Last year I started with 22 chicks (my first flock) and all the chicks survived to adulthood. Then fall came around, the corn got tall, and the coyotes came while I was away at work. They and/or the stray dog that someone dropped off at my farm took out exactly half of my chickens.
Now that spring has rolled around again, so have "chick days" and I find myself traveling with a little cardboard box full of chicks not once, not twice, but three times already this year! I finally faced up to what I had done and counted the little, beaked faces in the brooder--sixteen! Then I consoled myself by thinking, "At least they aren't horses!"

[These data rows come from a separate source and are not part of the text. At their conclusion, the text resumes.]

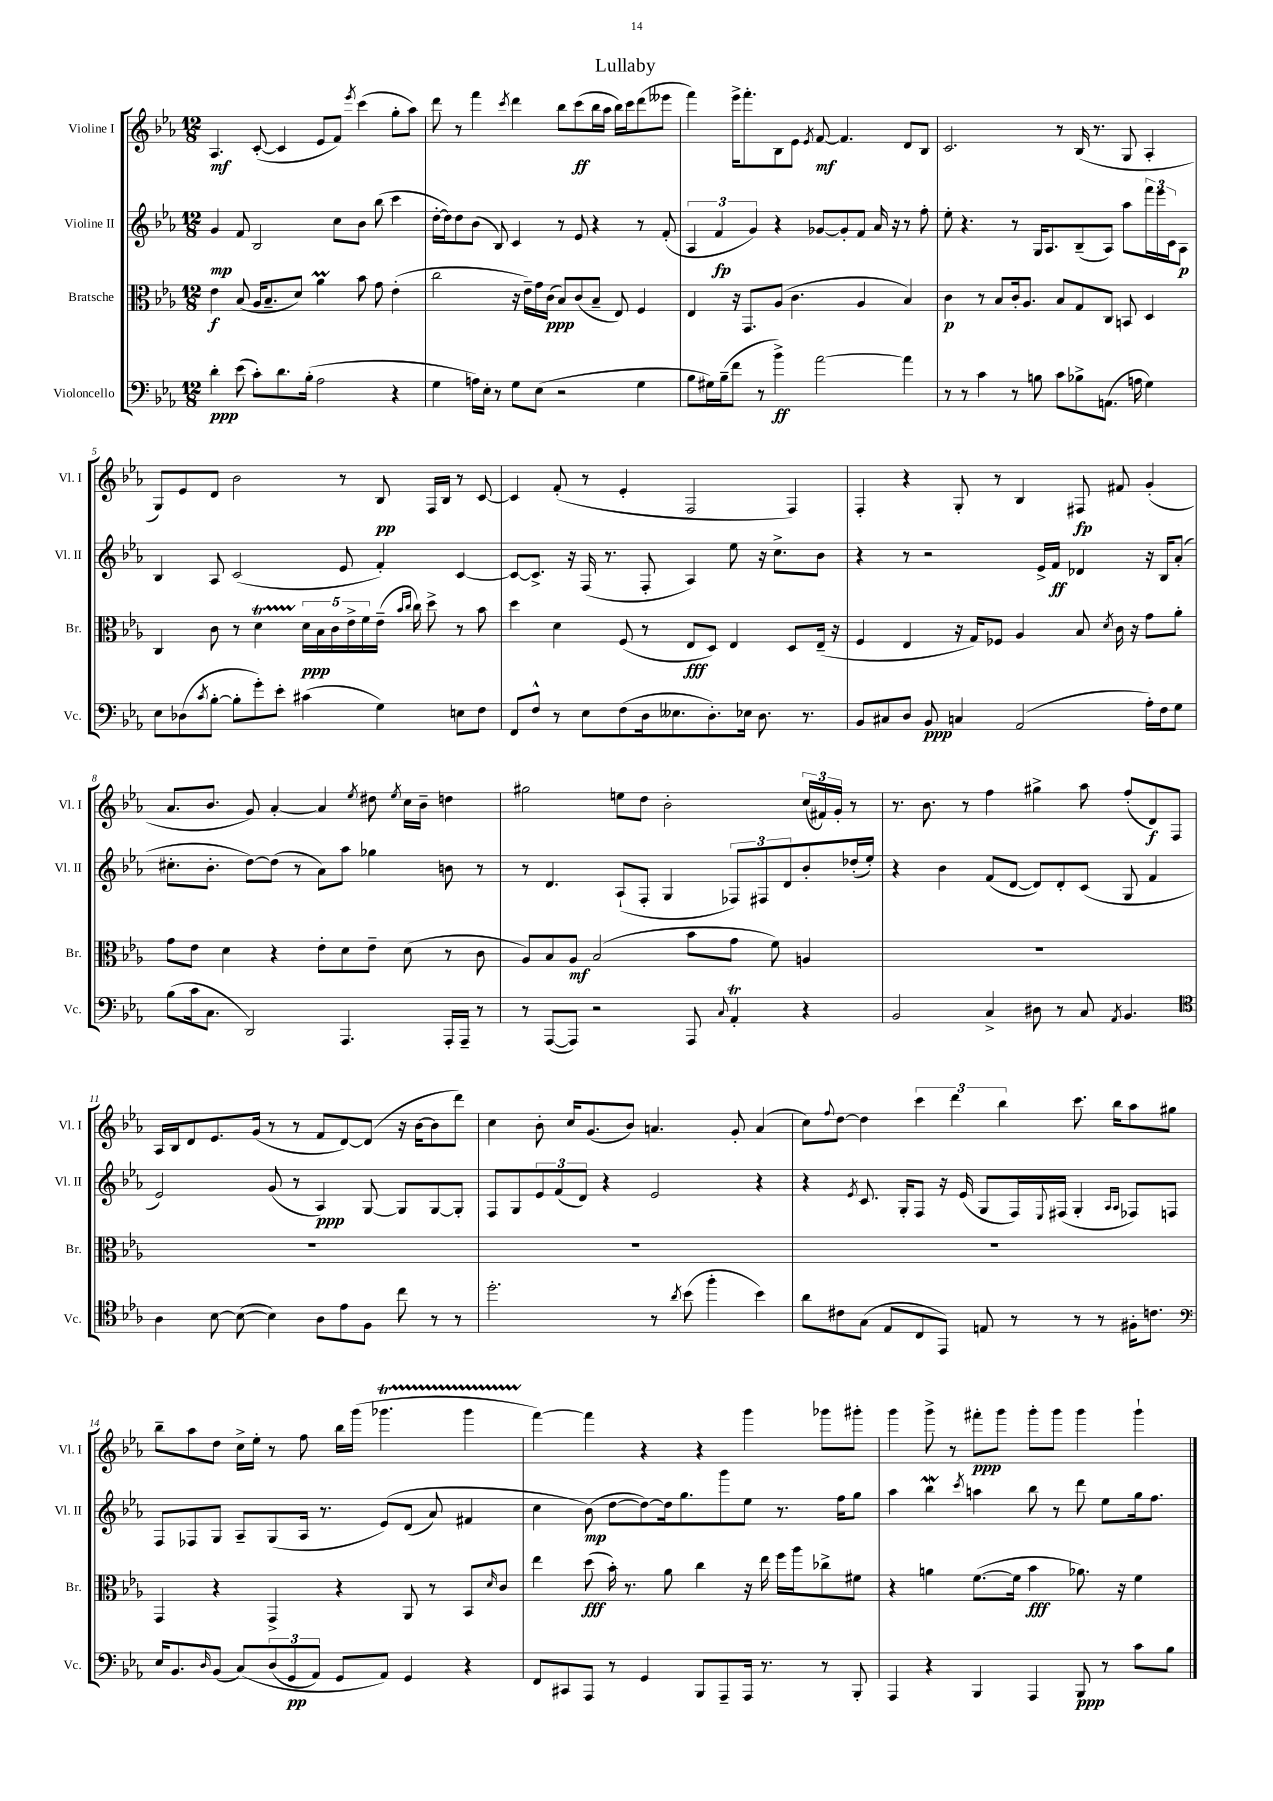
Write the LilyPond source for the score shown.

\header { title = "Lullaby" }
<<
\new StaffGroup <<
\new Staff = "s0" \with { instrumentName = "Violine I" shortInstrumentName = "Vl. I" } {
    \clef treble \key ees \major \numericTimeSignature \time 12/8
    aes4.\mf c'8~-.( c'4 ees'8 f'8) \acciaccatura { ees'''8 } c'''4( g''8-. aes''8) |
    d'''8 r8 f'''4 \acciaccatura { c'''8 } d'''4 bes''8 c'''8\ff( bes''16 aes''16 bes''16) c'''16 d'''8( eeses'''8 |
    f'''4) ees'''16-> f'''8.-. bes8 ees'8 \acciaccatura { ees'8 } f'8~\mf f'4. d'8 bes8 |
    c'2. r8 bes16( r8. g8 aes4-. |
    g8) ees'8 d'8 bes'2 r8 bes8\pp f16 bes16 r8 c'8~ |
    c'4 f'8-.( r8 ees'4-. f2 f4) |
    f4-. r4 g8-. r8 bes4 fis8\fp fis'8 g'4-.( |
    aes'8. bes'8. g'8) aes'4~-. aes'4 \acciaccatura { ees''8 } dis''8 \acciaccatura { ees''8 } c''16 bes'16-- d''4 |
    gis''2 e''8 d''8 bes'2-. \tuplet 3/2 { c''16( fis'16) g'16-. } r8 |
    r8. bes'8. r8 f''4 gis''4-> aes''8 f''8-.( d'8\f) f8 |
    aes16 bes16 d'8 ees'8. g'16( r8 r8 f'8 d'8~) d'8( r16 bes'16~ bes'8 d'''8) |
    c''4 bes'8-. c''16 g'8.( bes'8) a'4. g'8-. a'4( |
    c''8) \appoggiatura { f''8 } d''8~ d''4 \tuplet 3/2 { c'''4 d'''4 bes''4 } c'''8. bes''16 aes''8 gis''8 |
    bes''8-- aes''8 d''8 c''16-> ees''16-. r8 f''8 bes''16 g'''16( ges'''4.\startTrillSpan ges'''4 |
    f'''4~\stopTrillSpan) f'''4 r4 r4 g'''4 ges'''8 gis'''8-. |
    g'''4 g'''8-> r8 fis'''8-.\ppp g'''8 g'''8-. g'''8 g'''4 g'''4-! \bar "|." |
}
\new Staff = "s1" \with { instrumentName = "Violine II" shortInstrumentName = "Vl. II" } {
    \clef treble \key ees \major \numericTimeSignature \time 12/8
    g'4\mp f'8 bes2 c''8 bes'8 bes''8( c'''4 |
    d''16~-. d''16) d''8 bes'8( bes8) c'4 r8 ees'8 r4 r8 f'8-.( |
    \tuplet 3/2 { aes4 f'4\fp g'4) } r4 ges'8~ ges'8-. f'8 aes'16 r16 r8 f''8-. |
    ees''8-. r4. r8 g16 aes8. bes8--( aes8) aes''8 \tuplet 3/2 { f'''16 ees'''16 c'16 } aes8\p |
    bes4 aes8 c'2( ees'8 f'4-.) c'4~ |
    c'8~ c'8.-> r16 f16( r8. f8-. aes4) ees''8 r16 c''8.-> bes'8 |
    r4 r8 r2 ees'16-> f'16\ff des'4 r16 bes16 aes'8-.( |
    cis''8.-. bes'8.-. d''8~) d''8( r8 aes'8) aes''8 ges''4 b'8 r8 |
    r8 d'4. aes8-!( f8-. g4 \tuplet 3/2 { fes8) fis8 d'8 } bes'8-. des''16-.( ees''16-.) |
    r4 bes'4 f'8( d'8~ d'8) d'8-. c'8( g8 f'4 |
    ees'2) g'8( r8 aes4\ppp) g8~ g8 g8~ g8-. |
    f8 g8 \tuplet 3/2 { ees'8 f'8( d'8) } r4 ees'2 r4 |
    r4 \acciaccatura { ees'8 } c'8. g16-. f8 r16 ees'16( g8 f16) \appoggiatura { ees8 } fis16( g4-. \grace { aes16 aes16 } fes8) f8 |
    f8 fes8 g8 aes8-- g8( aes16 r8. ees'8)\( d'8( aes'8) fis'4 |
    c''4 bes'8\mp(\) d''8~ d''8~) d''16 g''8. g'''8 ees''8 r8. f''16 g''8 |
    aes''4 bes''4\mordent \acciaccatura { c'''8 } a''4 bes''8 r8 d'''8 ees''8 g''16 f''8. \bar "|." |
}
\new Staff = "s2" \with { instrumentName = "Bratsche" shortInstrumentName = "Br." } {
    \clef alto \key ees \major \numericTimeSignature \time 12/8
    ees'4\f bes8( aes16 bes8.-- d'8) aes'4\prall bes'8 g'8 ees'4-.( |
    c''2 r16 ees'16--) g'16 c'16\ppp( bes8) c'8( bes8-- ees8) f4 |
    ees4 r16 g,8. aes8( c'4. aes4 bes4) |
    c'4\p r8 bes8 c'16-. aes8. bes8 g8 c8 b,8 d4 |
    c4 c'8 r8 d'4\startTrillSpan \tuplet 5/4 { d'16\stopTrillSpan\ppp bes16 c'16 ees'16-> f'16 } ees'16--( \grace { bes'16 c''16 } c''16) d''8-> r8 bes'8 |
    d''4 d'4 f8( r8 ees8\fff d8) ees4 d8 ees16--( r16 |
    f4 ees4 r16 g16) fes8 aes4 bes8 \acciaccatura { d'8 } c'16 r16 g'8 aes'8-. |
    g'8 ees'8 d'4 r4 ees'8-. d'8 ees'8-- d'8( r8 c'8 |
    aes8) bes8 aes8\mf bes2( bes'8 g'8 f'8) a4 |
    R1. |
    R1. |
    R1. |
    R1. |
    g,4 r4 g,4-> r4 aes,8 r8 bes,8 \grace { d'16 } c'8 |
    ees''4 d''8\fff( bes'16-.) r8. aes'8 c''4 r16 ees''16 f''16 aes''16 ces''8-> fis'8 |
    r4 a'4 f'8.~( f'16 bes'4\fff aes'8.) r16 f'4 \bar "|." |
}
\new Staff = "s3" \with { instrumentName = "Violoncello" shortInstrumentName = "Vc." } {
    \clef bass \key ees \major \numericTimeSignature \time 12/8
    d'4-.\ppp ees'8( c'8-.) d'8. bes16-.( aes2 r4 |
    g4 a16) ees16-. r8 g8 ees8( r2 g4 |
    bes8 gis16) bes16--( f'8 r8 bes'4->\ff) aes'2~ aes'4 |
    r8 r8 c'4 r8 b8 c'8 bes8-> a,8.( a16 g4) |
    ees8 des8( \acciaccatura { c'8 } bes8~-. bes8-. g'8-.) ees'8-. cis'4( g4) e8 f8 |
    f,8 f8-^ r8 ees8 f8( d16 eeses8. d8.-.) ees16 d8. r8. |
    bes,8 cis8 d8 bes,8\ppp c4 aes,2( aes16-.) f16 g8 |
    bes8( c'16 c8. d,2) aes,,4. aes,,16-. aes,,16-- r8 |
    r8 aes,,8~( aes,,8) r2 aes,,8 \appoggiatura { c8 } aes,4-.\trill r4 |
    bes,2 c4-> dis8 r8 c8 \acciaccatura { aes,8 } bes,4. |
    \clef tenor aes4 bes8~ bes8~( bes4) aes8 ees'8 f8 c''8 r8 r8 |
    d''2.-. r8 \acciaccatura { aes'8 } bes'8( f''4-. bes'4) |
    aes'8 cis'8 g8( ees8 c8 ees,8) e8 r8 r8 r8 fis16-. c'8. |
    \clef bass ees16 bes,8. \grace { d16 } bes,8( c8)\( \tuplet 3/2 { d8( g,8\pp aes,8) } g,8 aes,8\) g,4 r4 |
    f,8 cis,8 aes,,8 r8 g,4 bes,,8 aes,,8-- aes,,16 r8. r8 bes,,8-. |
    aes,,4 r4 bes,,4 aes,,4 bes,,8\ppp r8 c'8 bes8 \bar "|." |
}
>>
>>
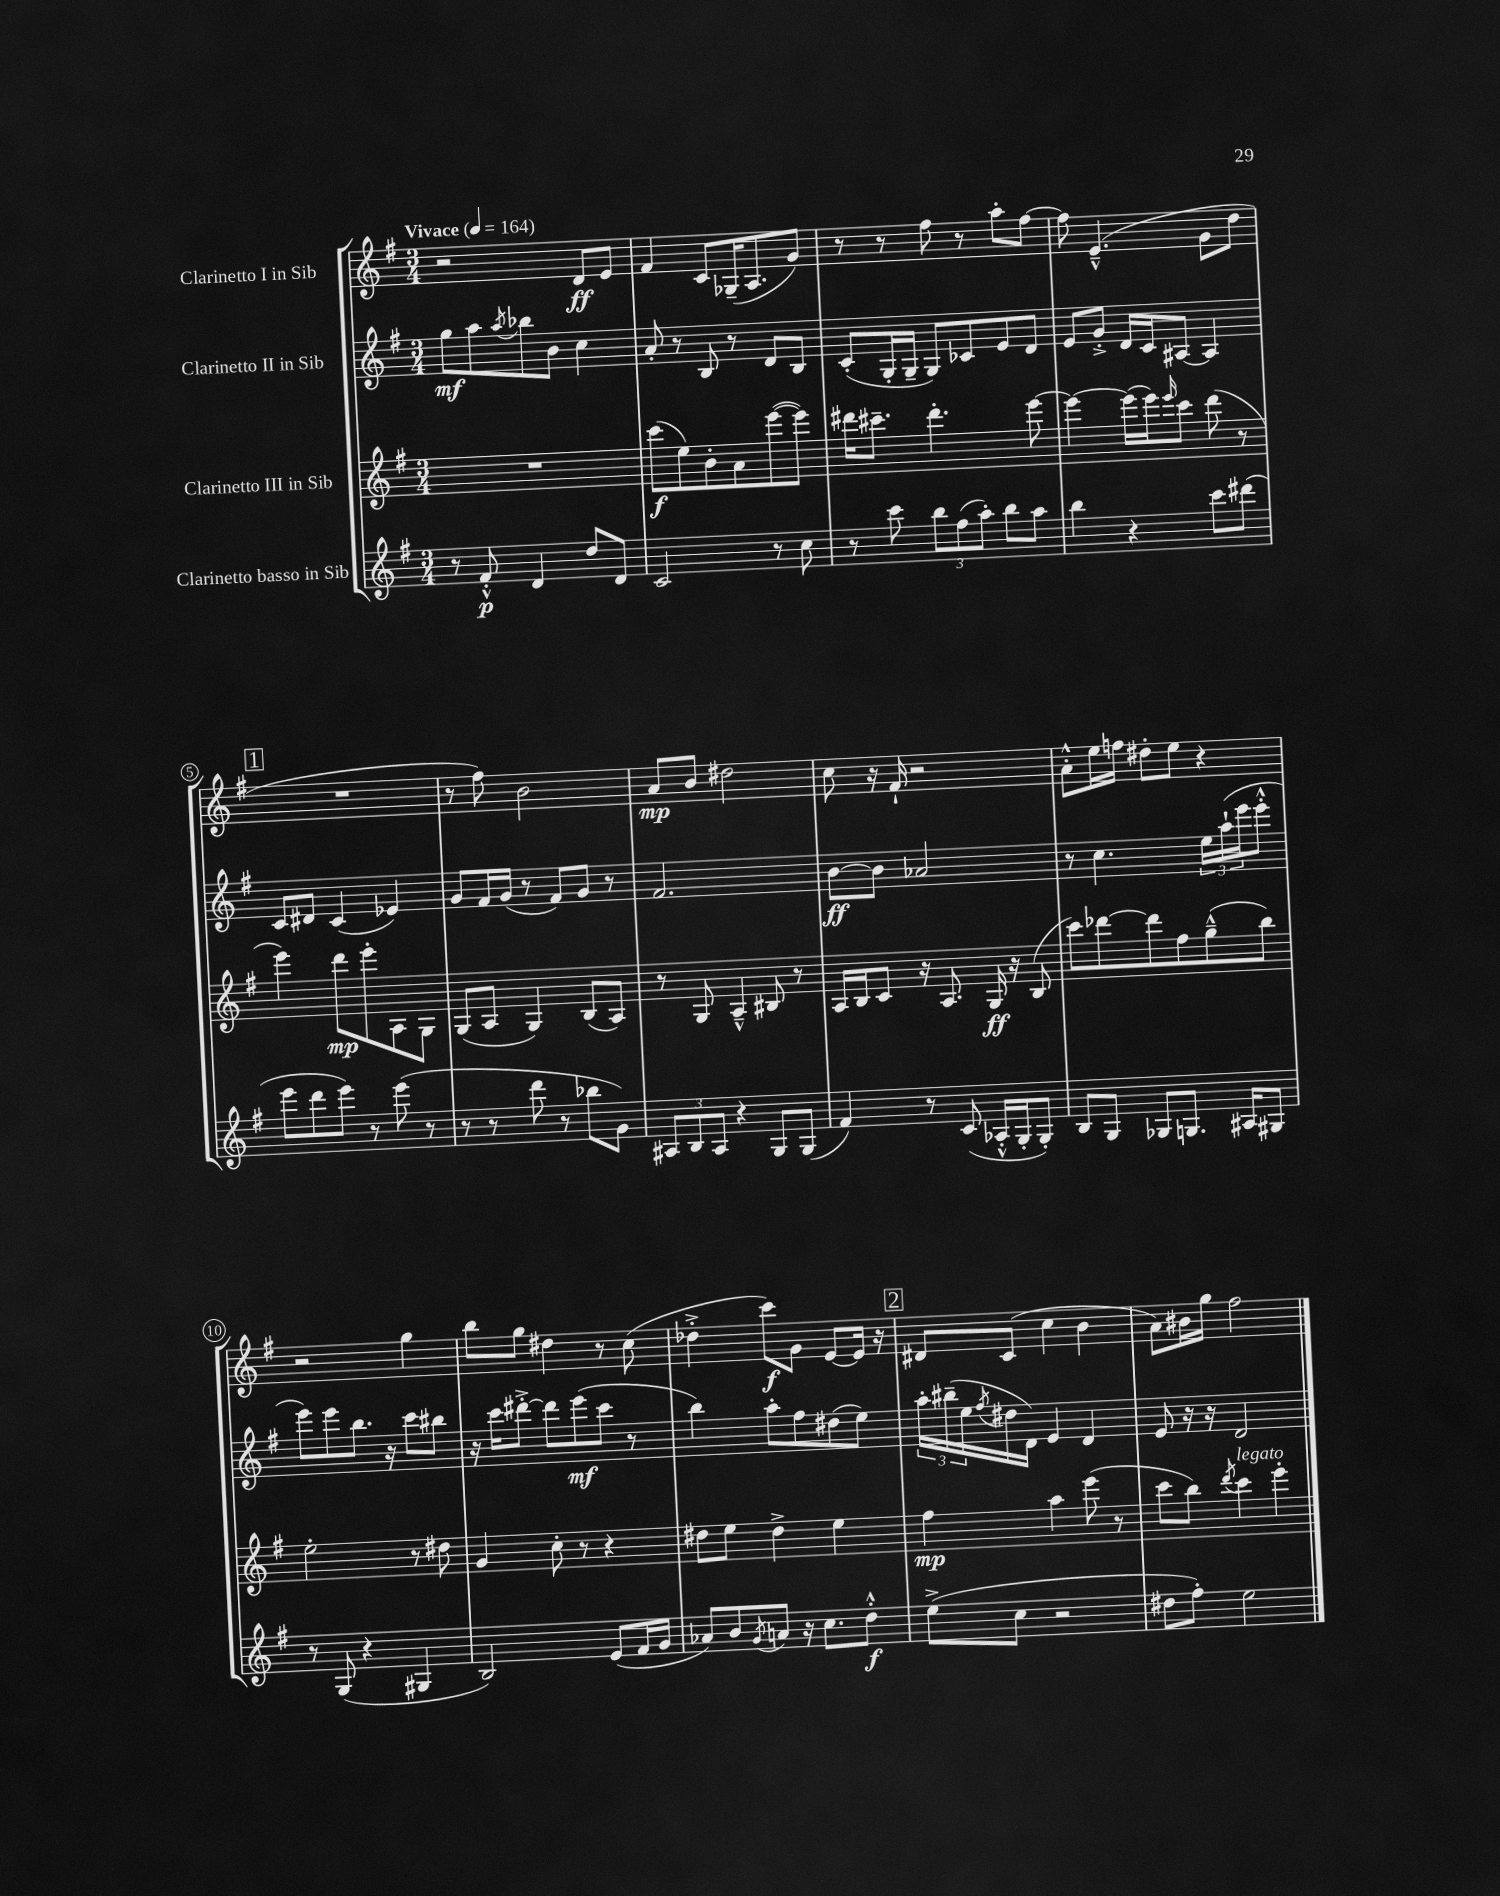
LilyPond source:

<<
\new StaffGroup <<
\new Staff = "s0" \with { instrumentName = "Clarinetto I in Sib" } {
    \clef treble \key g \major \numericTimeSignature \time 3/4 \tempo "Vivace" 4 = 164
    r2 d'8\ff e'8 |
    fis'4 c'8 ges16--( a8. g'8) |
    r8 r8 fis''8 r8 a''8-. fis''8~ |
    fis''8 e'4.---^( g'8 d''8 |
    \mark \markup { \box "1" } R2. |
    r8 fis''8) b'2 |
    a'8\mp b'8 dis''2 |
    c''8 r16 fis'16-! r2 |
    a'8-.-^ e''16 f''16 dis''8-. e''8 r4 |
    r2 g''4 |
    b''8 g''8 dis''4 r8 c''8( |
    des''4-.-> c'''8\f) g'8 e'8~ e'16 r16 |
    \mark \markup { \box "2" } dis'8 c'8( c''4 b'4 |
    a'8) bis'16 g''16 fis''2 \bar "|." |
}
\new Staff = "s1" \with { instrumentName = "Clarinetto II in Sib" } {
    \clef treble \key g \major \numericTimeSignature \time 3/4
    g''8\mf a''8 \acciaccatura { a''8 } bes''8 b'8 c''4 |
    a'8-. r8 b8 r8 d'8 b8 |
    c'8-.( g16-. g16-- g8) ces'8 e'8 d'8 |
    e'8 g'8-.-> d'16 c'16 ais8~ ais4 |
    \mark \markup { \box "1" } c'8 dis'8 c'4( ees'4) |
    g'8 fis'16 g'16( r8 fis'8) g'8 r8 |
    fis'2. |
    b'8~\ff b'8 aes'2 |
    r8 c''4. \tuplet 3/2 { e''16 a''16-!( e'''16 } e'''8-.-^ |
    e'''8) e'''8 b''8. r16 c'''8 bis''8 |
    r16 c'''16 dis'''8~-.-> dis'''8 e'''8\mf( c'''8 r8 |
    b''4) a''8-. fis''8 dis''8( e''8) |
    \mark \markup { \box "2" } \tuplet 3/2 { a''16-. bis''16--( e''16 } \acciaccatura { fis''8 } dis''16 d'16) e'4 d'4 |
    e'8 r16 r16 d'2 \bar "|." |
}
\new Staff = "s2" \with { instrumentName = "Clarinetto III in Sib" } {
    \clef treble \key g \major \numericTimeSignature \time 3/4
    R2. |
    c'''8\f( e''8) b'8-. a'8 e'''8~( e'''8) |
    dis'''16 cis'''8.-- dis'''4.-. e'''8~ |
    e'''4~ e'''16( e'''16) \grace { e'''16 } c'''8 d'''8( r8 |
    \mark \markup { \box "1" } e'''4) d'''8\mp e'''8-. a8 g8 |
    g8( a8 g4) b8( a8) |
    r8 g8 a4---^ bis8 r8 |
    a16 b16 c'8 r16 a8. g16\ff r16 b8( |
    c'''8) des'''8~ des'''8 fis''8 g''8---^( b''8) |
    e''2-. r8 dis''8 |
    g'4 c''8-. r8 r4 |
    dis''8 e''8 dis''4-> e''4 |
    \mark \markup { \box "2" } fis''4\mp a''4 e'''8( r8 |
    c'''8 b''8) \acciaccatura { d'''8 } c'''4^\markup { \italic "legato" } e'''4-. \bar "|." |
}
\new Staff = "s3" \with { instrumentName = "Clarinetto basso in Sib" } {
    \clef treble \key g \major \numericTimeSignature \time 3/4
    r8 fis'8-.-^\p d'4 d''8 d'8 |
    c'2 r8 c''8 |
    r8 c'''8 \tuplet 3/2 { b''8 fis''8( a''8-.) } b''8 a''8 |
    b''4 r4 c'''8 dis'''8( |
    \mark \markup { \box "1" } e'''8 d'''8 e'''8) r8 e'''8( r8 |
    r8 r8 d'''8 r8 bes''8 g'8) |
    \tuplet 3/2 { ais8 b8 ais8 } r4 g8 g8( |
    fis'4) r8 c'8( aes16-.-^ g16-. g8-.) |
    b8 g8 ges8 g8. ais16 gis8 |
    r8 g8( r4 gis4 |
    b2) e'8( fis'16 g'16 |
    aes'8) b'8 \acciaccatura { g'8 } a'8 r16 c''8. d''8-.-^\f |
    \mark \markup { \box "2" } e''8->( c''8 r2 |
    dis''8 fis''8-.) e''2 \bar "|." |
}
>>
>>
\layout { \context { \Score \override BarNumber.stencil = #(make-stencil-circler 0.1 0.3 ly:text-interface::print) } }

Then, to top it all off, I have one Rhode Island Red hen that is going into her third week of being broody and my Easter Egger just started as well. I've decided to leave the girls to it--the bugs will be bad this season and if either one of them are successful it will be interesting to see what the crosses end up looking like, since my roosters--an Easter Egger and a Silkie--ought to prove to be two very different genetic contributions!
Here's my stock so far:
1--Easter Egger Rooster
1--Easter Egger Hen
2--Barred Rock Hens
2--California White Hens
1--Black Sexlink Hen
1--Black Silkie Rooster
3--Rhode Island Red Hens
2--Black Sexlink Pullets
2--Buff Orphington Pullets
2--Black Australorp Pullets
1--Self Blue Old English Bantam chick
2--Black Cochin Bantam chicks
1--Black Frizzle Cochin Bantam chick
1--Red Cochin Bantam chick
1--Red Frizzle Cochin Bantam chick
1--White Frizzle Cochin Bantam chick
1--Partridge Cochin Bantam chick
I wrote "chick" for those kids who haven't disclosed their gender yet.
I think I'll end up with quite a variety! It's really fun to see what they grow into and how they turn out, color and temperament-wise. Also, they're so much cheaper to feed than 25 horses would be! That's good enough justification, right?
*tap, tap* Is this thing on?
Ah, well. Time for me to close up the coop for tonight. Goodnight!